The Obama spending freeze in context

Karl Rove wrote this in a column on January 7, 2010:

After President Obama devoted much of 2009 to health care and global warming—two issues far down Americans' list of concerns—the White House says he will pivot to jobs and deficit reduction in his State of the Union speech in a few weeks. The White House is considering dramatic gestures, perhaps announcing a spending freeze or even a 2% or 3% reduction in nondefense spending.

But Americans shouldn't be misled by the election year ploy: Mr. Obama rigged the game by giving himself plenty of room to look tough on spending. He did that by increasing discretionary domestic spending for the last half of fiscal year 2009 by 8% and then increasing it another 12% for fiscal year 2010.

So discretionary domestic spending now stands at $536 billion, up nearly 24% from President George W. Bush's last full year budget in fiscal 2008 of $433.6 billion. That's a huge spending surge, even for a profligate liberal like Mr. Obama. The $102 billion spending increase doesn't even count the $787 billion stimulus package, of which $534 billion remains unspent.

Mr. Obama can placate congressional Democrats by arguing that all that extra spending he has already crammed through can cover their spending desires at least through the 2010 congressional elections.

Mr. Obama is thinking of tapping another pocket of cash. Now that the banks are repaying—with interest and dividends—the $240 billion the Bush administration lent them, the Obama administration is considering recycling those dollars into new spending on "green" technology and more stimulus, despite provisions Congress wrote into the law creating the Troubled Asset Relief Program that requires that repaid TARP funds be used exclusively for deficit reduction.

Meanwhile, defense spending is being flattened: Between 2009 and 2010, military outlays will rise 3.6% while nondefense discretionary spending climbs 12%.

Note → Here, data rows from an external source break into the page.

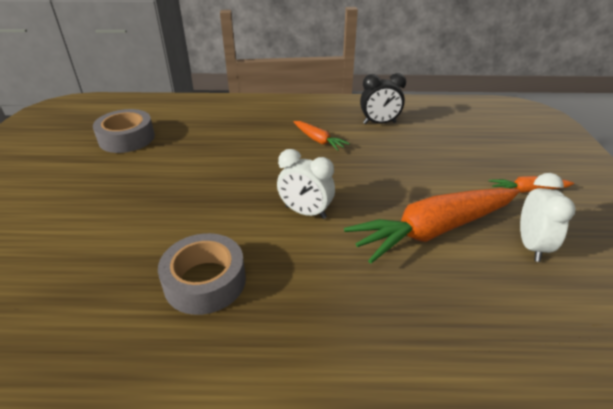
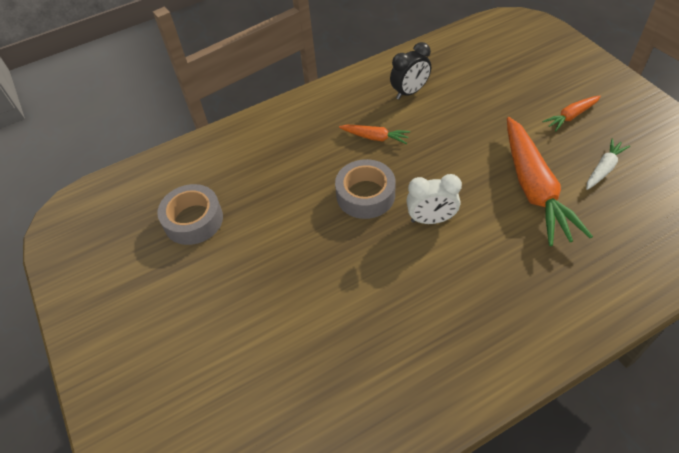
camera: 25 degrees left, 15 degrees up
(205, 281) = (415, 319): grey tape -> grey tape (365, 195)
(433, 230) = (534, 188): orange carrot -> orange carrot turned 45 degrees counterclockwise
(531, 246) = (603, 169): white clock -> white carrot

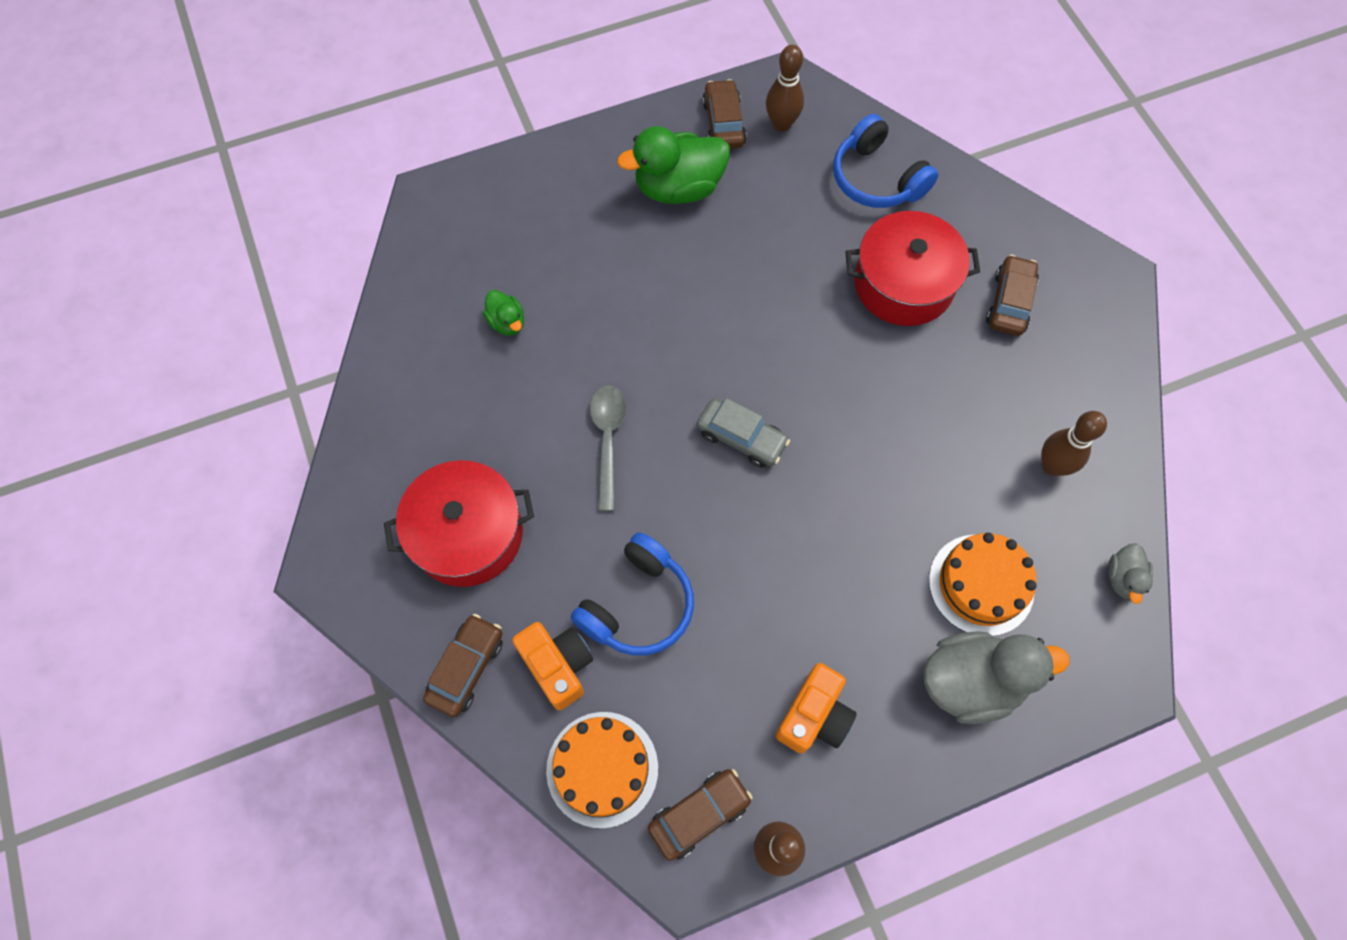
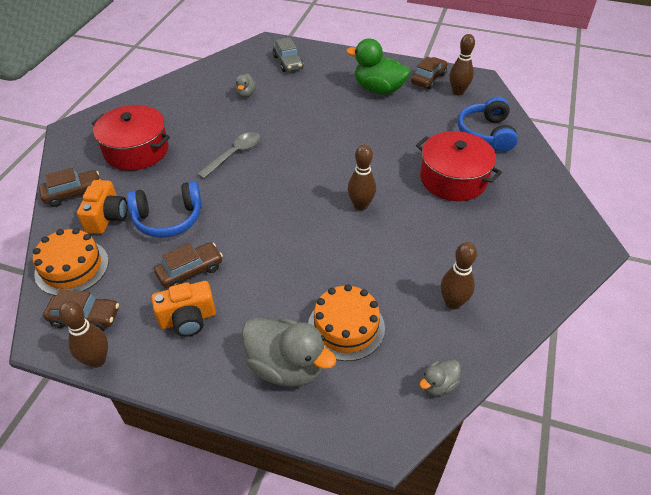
camera: 40 degrees right, 20 degrees down
(507, 322) = (245, 94): green duck -> grey duck
(741, 438) = (295, 189): grey car -> grey car (288, 62)
(840, 405) = (360, 205): none -> brown bowling pin
(1009, 302) = (508, 219): brown car -> brown car (190, 271)

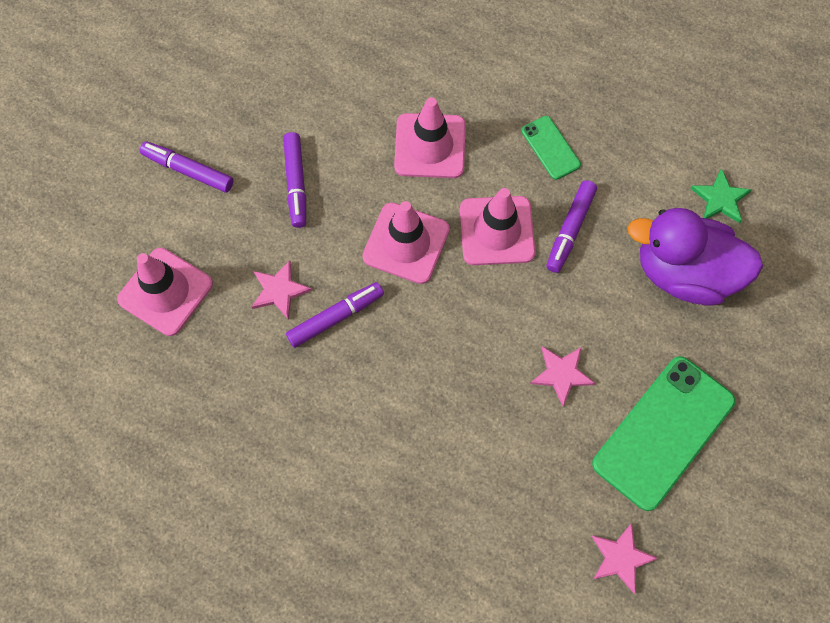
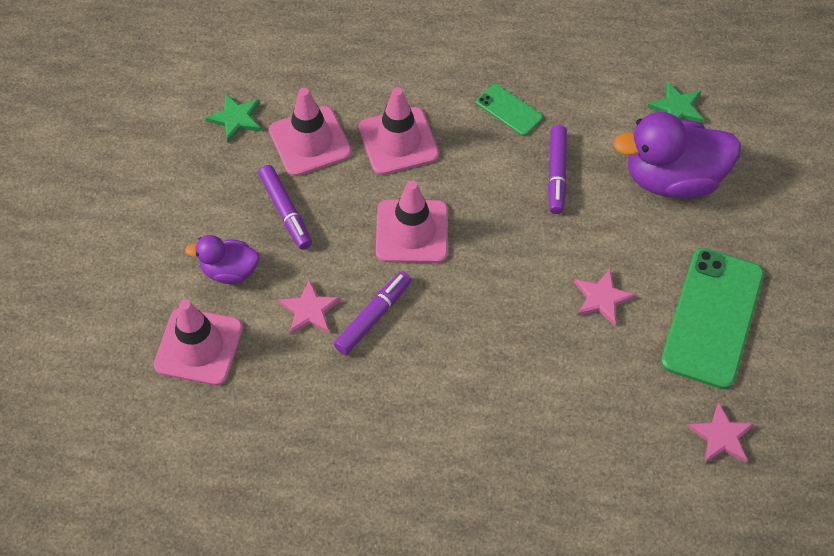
camera: 20 degrees left, 10 degrees down
(188, 170) = (175, 232): purple marker -> none
(222, 226) = (229, 271): none -> purple duck
(287, 74) = (236, 119): none -> green star
(496, 231) = (491, 195): pink traffic cone -> pink traffic cone (310, 141)

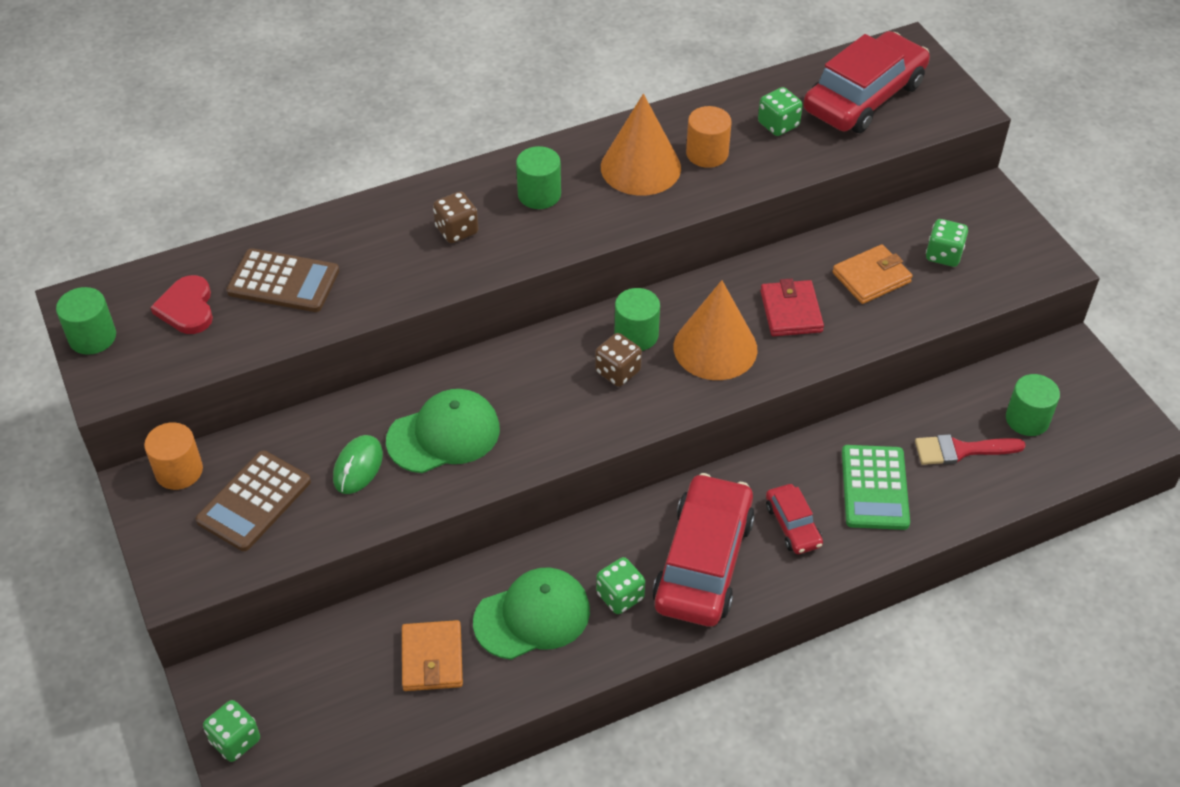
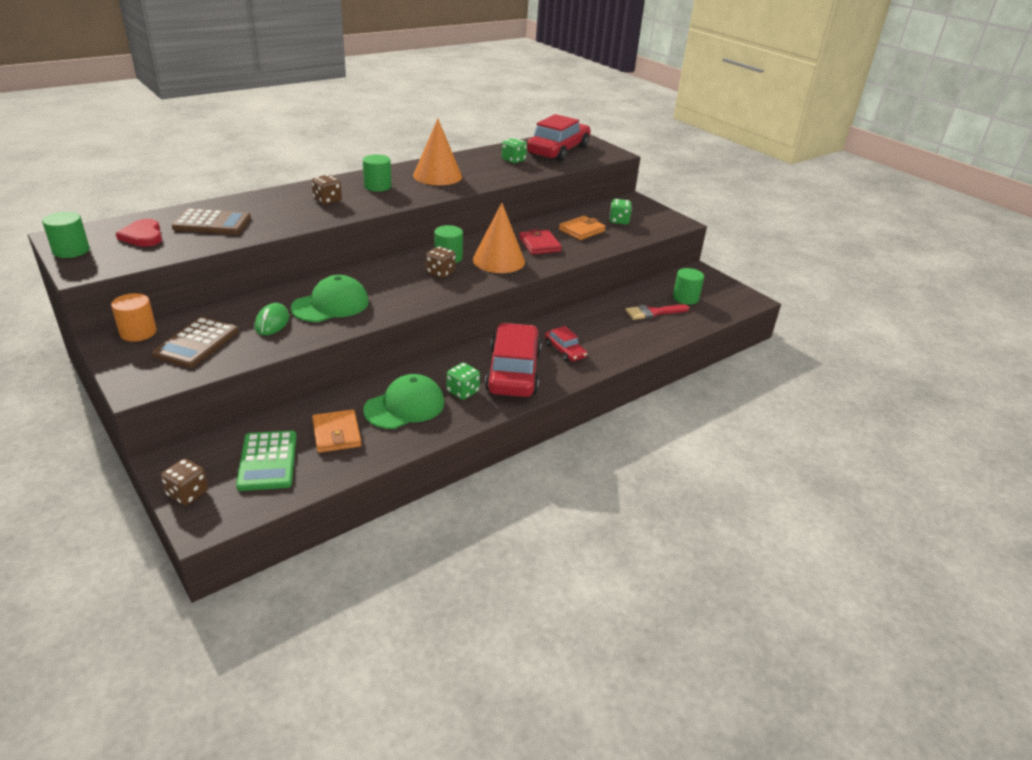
camera: 15 degrees left, 15 degrees down
(235, 740) = (188, 493): green dice -> brown dice
(707, 153) = (475, 170): orange cylinder -> none
(875, 488) = (609, 331): green calculator -> green calculator (268, 461)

All this leaves Mr. Obama in the enviable position of appearing tough on spending while growing the federal government's share of GDP from its historic post-World War II average of roughly 20% to the target Mr. Obama laid out in his budget blueprint last February of 24%.

...

There is more.

Rove does more than just anticipate the Obama move, he points out how misleading it is. Obama's credibility is already hanging by a thread with many voters and I don't think they will be fooled by this maneuver to keep spending at historically high levels. Rove has already brought this up on a Fox News interview and I suspect he will get a chance to repeat after the State of the Union show. It is looking like more of the politics of fraud from Obama.